Dados internos mostraram um crescimento significativo na quantidade de código produzido com inteligência artificial. Esse aumento, entretanto, não resultou em uma melhoria proporcional dos produtos entregues aos usuários.
Em março, equipes de infraestrutura já alertavam para problemas de confiabilidade associados ao crescimento do código gerado por IA.
No mês seguinte, documentos internos indicaram que agentes autônomos estavam executando ações disruptivas em grande escala, incluindo decisões que dificilmente seriam autorizadas por um funcionário humano.
Segundo a investigação, os problemas coincidiram com um aumento de 40% nos incidentes técnicos e de segurança.
O tempo gasto pelos funcionários para solucionar essas situações também teria aumentado cerca de 70%.
Zuckerberg cancelou segunda rodada de demissões

Diante dos problemas, Zuckerberg decidiu frear a parte mais agressiva da transformação.

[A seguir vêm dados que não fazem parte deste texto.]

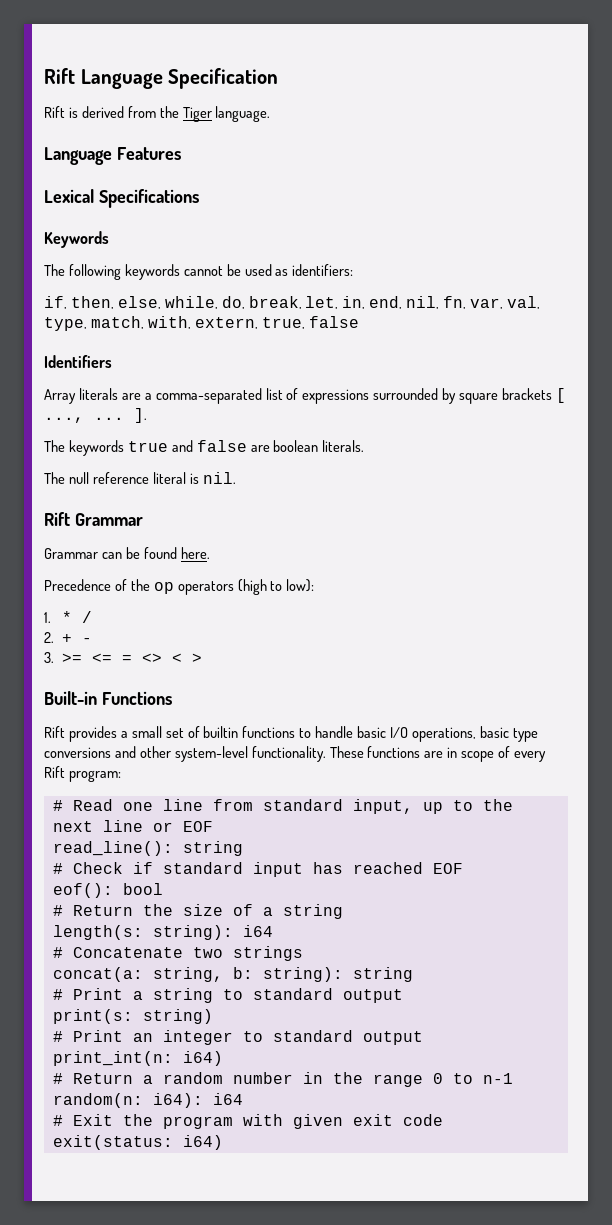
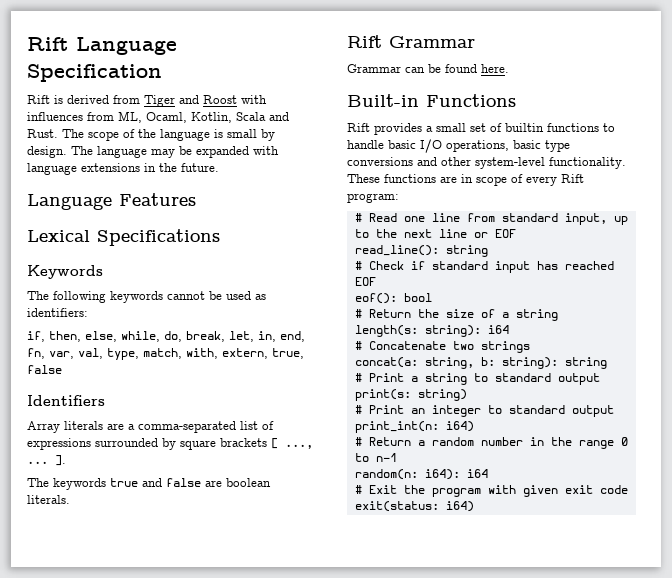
[159,106,271,122] the Tiger language. -> [144,95,267,107] [27,111,289,123] [27,129,275,141] [27,146,279,158] [27,163,219,175] Tiger and Roost with influences from ML, Ocaml, Kotlin, Scala and Rust. The scope of the language is small by design. The language may be expanded with language extensions in the future.
[406,296,440,309] nil, -> (305, 336) none
[44,472,236,484] // The null reference literal is nil. -> (70, 499) none
[44,579,315,595] [44,611,93,623] [44,632,93,643] [44,652,203,663] // Precedence of the op operators (high to low): // 1. * / // 2. + - // 3. >= <= = <> < > -> (509, 68) none

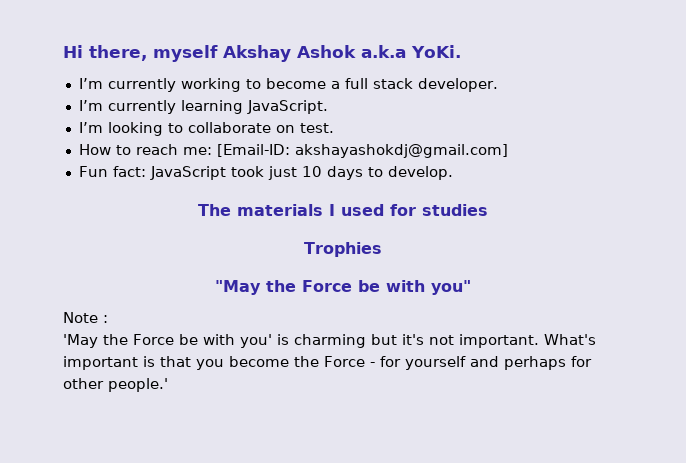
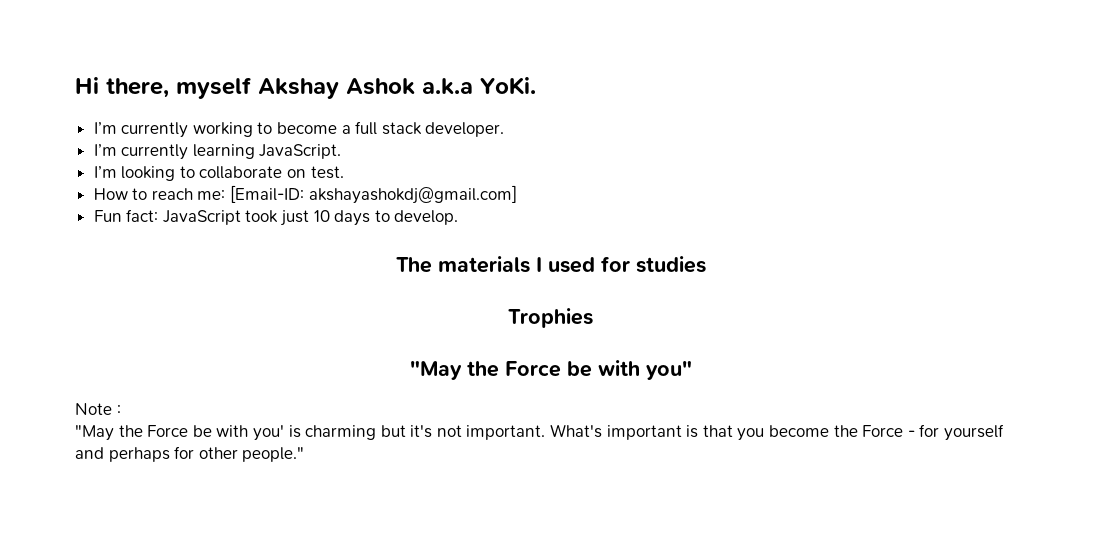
[63,334,98,348] 'May -> [75,425,114,441] "May
[108,378,168,392] people.' -> [242,447,305,462] people."

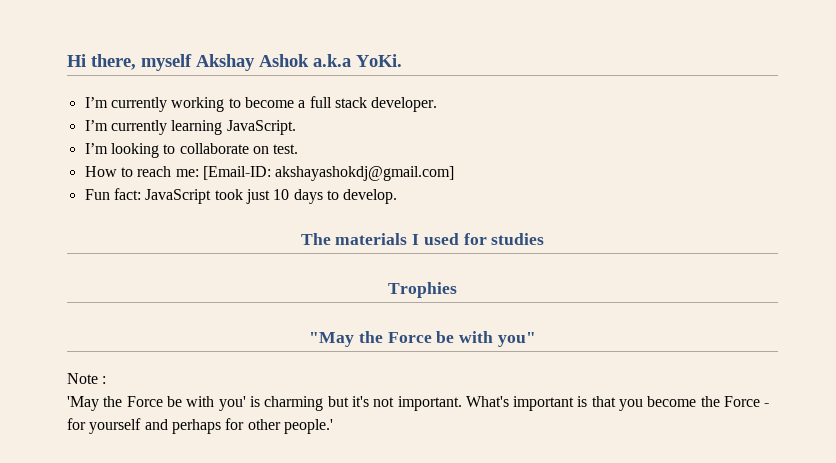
[75,425,114,441] "May -> [67,396,99,411] 'May
[242,447,305,462] people." -> [283,419,333,434] people.'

Na noite de 19 de maio, poucas horas antes da primeira rodada de cortes, o CEO teria cancelado o planejamento da segunda onda de demissões prevista para novembro.
Os cortes de aproximadamente 10% programados para o dia seguinte foram mantidos.
Posteriormente, Zuckerberg informou aos funcionários que não esperava novas demissões generalizadas durante o restante do ano.
A Meta também pausou o programa de monitoramento de mouse e teclado e permitiu que alguns funcionários transferidos retornassem às equipes anteriores.
Em julho, Zuckerberg reconheceu internamente que houve erros na reorganização e afirmou que a tecnologia dos agentes de IA não avançou na velocidade que ele esperava.
A experiência da Meta mostra uma das contradições atuais da corrida pela inteligência artificial. Empresas acreditam que agentes autônomos poderão transformar profundamente o trabalho, mas substituir equipes humanas em grande escala pode ser muito mais complicado do que simplesmente produzir mais código com IA.